What to work on ->
Each line of the listing, apart from the pictures, is to be printed exactly.

::::::::::

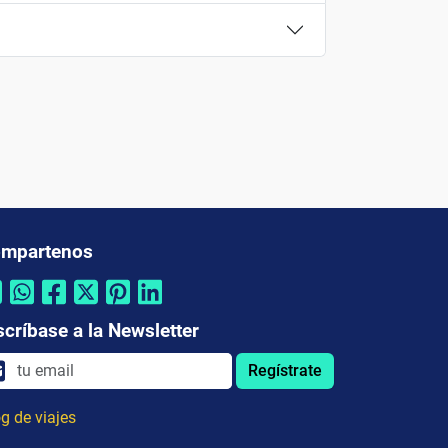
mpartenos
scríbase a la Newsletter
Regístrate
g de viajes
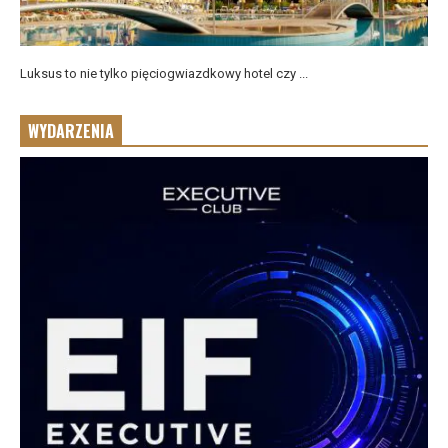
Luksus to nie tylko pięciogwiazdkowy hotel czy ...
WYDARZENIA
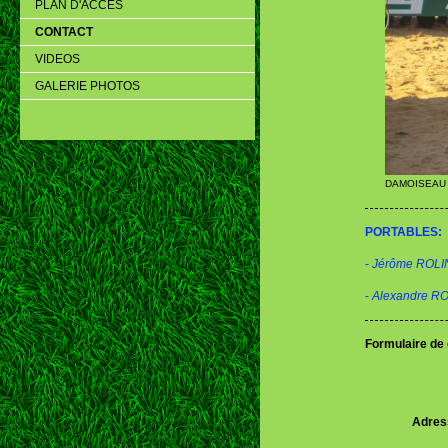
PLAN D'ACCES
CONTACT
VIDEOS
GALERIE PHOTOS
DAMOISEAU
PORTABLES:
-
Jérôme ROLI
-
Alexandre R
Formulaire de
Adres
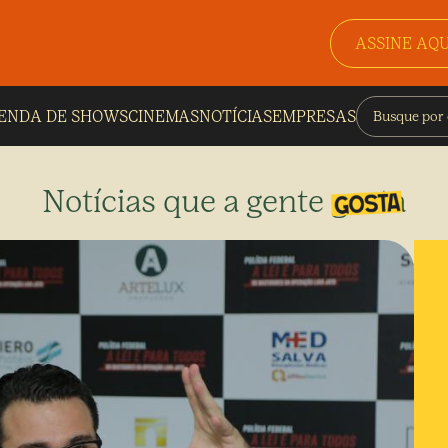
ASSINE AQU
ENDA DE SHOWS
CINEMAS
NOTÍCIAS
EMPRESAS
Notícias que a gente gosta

::::::::::

Solution ->
mpartenos
scríbase a la Newsletter
Regístrate
g de viajes
Luksus to nie tylko pięciogwiazdkowy hotel czy ...
WYDARZENIA
PLAN D'ACCES
CONTACT
VIDEOS
GALERIE PHOTOS
DAMOISEAU
PORTABLES:
-
Jérôme ROLI
-
Alexandre R
Formulaire de
Adres
ASSINE AQU
ENDA DE SHOWS
CINEMAS
NOTÍCIAS
EMPRESAS
Notícias que a gente gosta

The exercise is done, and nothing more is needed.